Marriage - what's new,what stays the same

As marriage manuals go, few are any smaller than a slim 19th-century volume that until last weekend had been tucked away for decades in a Midwestern attic.

Quaintly titled "The Christian Minister's Affectionate Advice to a Married Couple," the 130-year-old book measures just 3-1/2 by 5 inches and contains only 128 pages. Even so, within its gold-embossed ivory covers and gilt-edged pages lies a message that is often remarkable for its timelessness.

The first two pages fold out into a marriage certificate bearing the name of a great-great aunt and her husband. It reads: "This certifies that Joseph Moore and Miss Maggie A. Courtney, both of Saxville, Wis., were united in holy wedlock in my home in the town of Leon on the twenty-fourth day of July, A.D. 1870. By me, D. A. Campbell, Minister."

What follows is a charming essay, written by the Rev. James Bean, outlining the ingredients for marital happiness.

Outwardly, marriage has changed since Mr. Bean first published his work in 1829. A new egalitarianism has replaced the rigid roles that prevailed in his era, when men were breadwinners and wives were subservient homemakers. Describing that time, he writes, "It is a serene region in which a woman moves; not so that into which the head of a family is often driven for the support of those who depend on him."

But Bean's hints for marital success also reveal how little has changed and how constant the daily demands of marriage remain. Avoiding psychology and jargon, he begins with a solemn statement, as true today as it was then:

"The marriage relation is the most important of any you are capable of forming in this life.... It is a union constituted with a view not merely to the reciprocal benefit of the two persons who agree to form it, but likewise to the manners and the happiness of society at large. Smaller communities are the nurseries of larger ones."

Calling a husband and wife "fellow-travelers on the road of life," Bean warns that "conjugal affection is a delicate plant. It can not thrive under indifference." He exhorts couples to preserve the love that made them decide to be "partners for life." He cautions against "frivolous disputes." And he urges them to treat in-laws and relatives kindly.

Bean also cites the advantages of order in a family, noting that it tends "to render everyone comfortable." He suggests setting "a fixed hour for rising, for devotions, and for meals."
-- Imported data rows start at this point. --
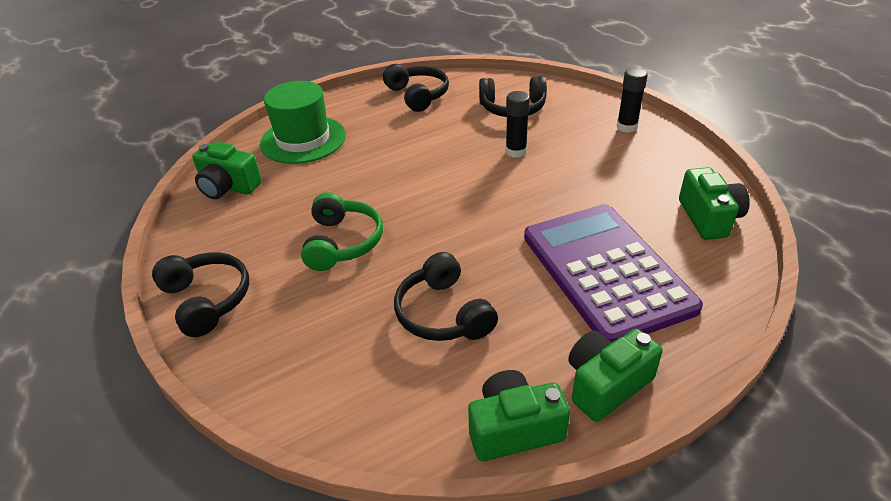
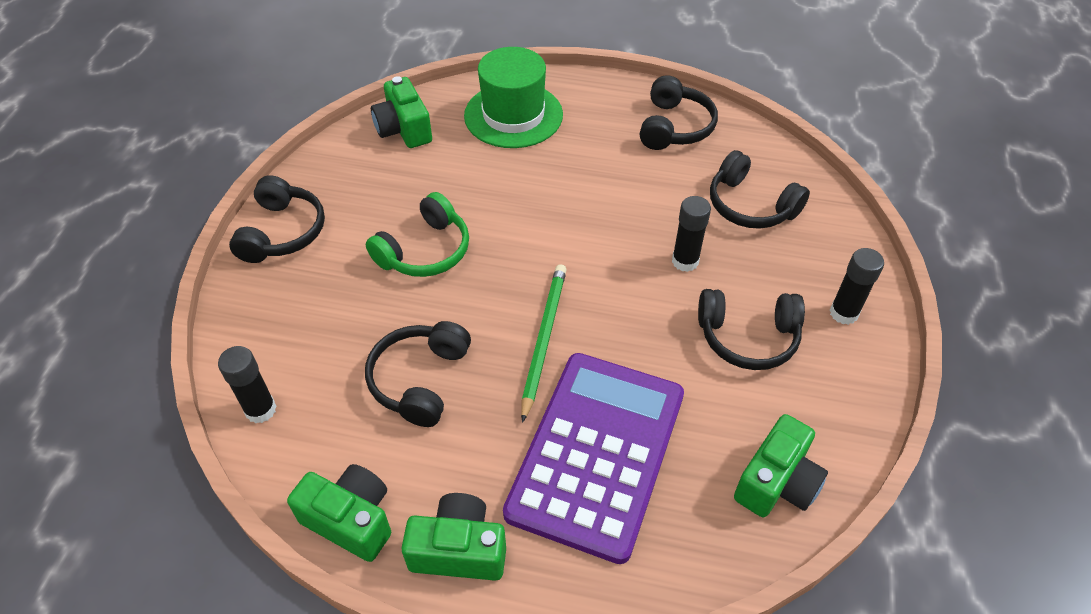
camera: 40 degrees right, 10 degrees up
none -> black glue stick [218,346,277,423]
none -> green pencil [521,264,567,423]
none -> black headphones [698,289,805,370]

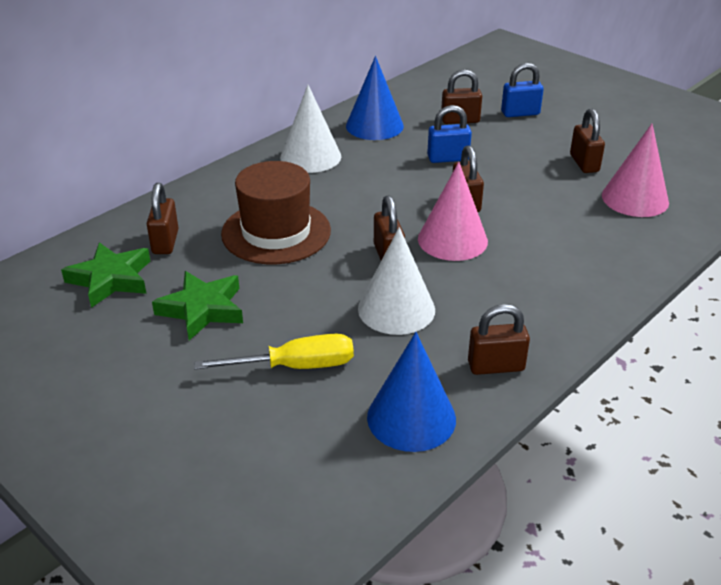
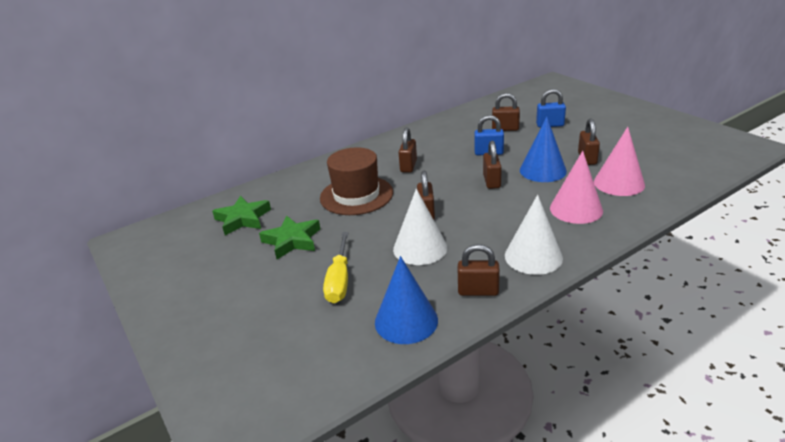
camera: 15 degrees right, 5 degrees down
brown padlock [147,183,178,254] -> brown padlock moved to [398,127,417,173]
yellow screwdriver [194,334,354,370] -> yellow screwdriver turned 90 degrees clockwise [323,232,349,303]
white cone [280,85,341,173] -> white cone moved to [505,195,563,275]
blue cone [346,56,404,140] -> blue cone moved to [520,117,567,182]
pink cone [418,162,488,261] -> pink cone moved to [550,151,603,224]

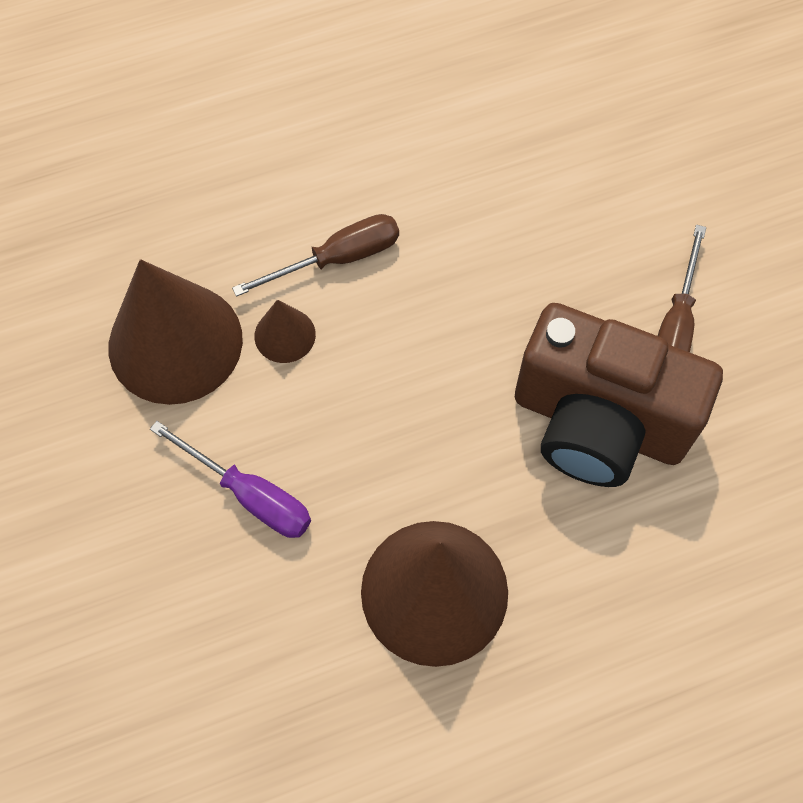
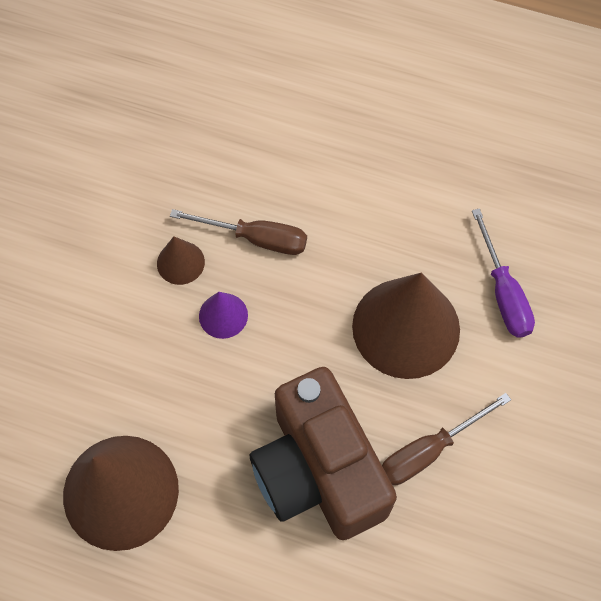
camera: 40 degrees right, 0 degrees up
brown cone [109,259,243,405] -> brown cone moved to [352,273,460,379]
purple screwdriver [150,421,311,538] -> purple screwdriver moved to [472,208,535,338]
none -> purple cone [199,292,248,339]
So important is the subject of a "kind and amiable temper and deportment" that he devotes an entire chapter to it. Without a good temper, he writes, "you can neither enjoy a pleasing situation nor support an inconvenient one. Seek the improvement of your temper at any price."

Above all, he stresses the value of religion in marriage. "There is nothing that has so frequently struck me as a cause of unhappiness to married people as the want of religion," he explains. "This defect ... produces most of the miseries of a state which was designed for the happiness of the sexes."

No one today knows whether the19th-century newlyweds, Maggie and Joseph, read Bean's book and forged a happy union. For 21st-century readers, surrounded by breezy self-help books on "relationships," his point of view may be too unbending. Still, in making a case for harmony, he offers a thoroughly modern definition of home.

"What will your house be without good nature?" Bean asks. Then he answers: "Not a home." Home, he explains, is "a place in which the mind can settle; where it is too much at ease to be inclined to rove; a refuge to which we flee in the expectation of finding those calm pleasures, those soothing kindnesses, which are the sweetness of life."

Then, switching to italics for emphasis, he adds, "Endeavor to make your house a home to each other."

What modern "expert" on marriage could improve on those 10 words as a recipe for conjugal happiness?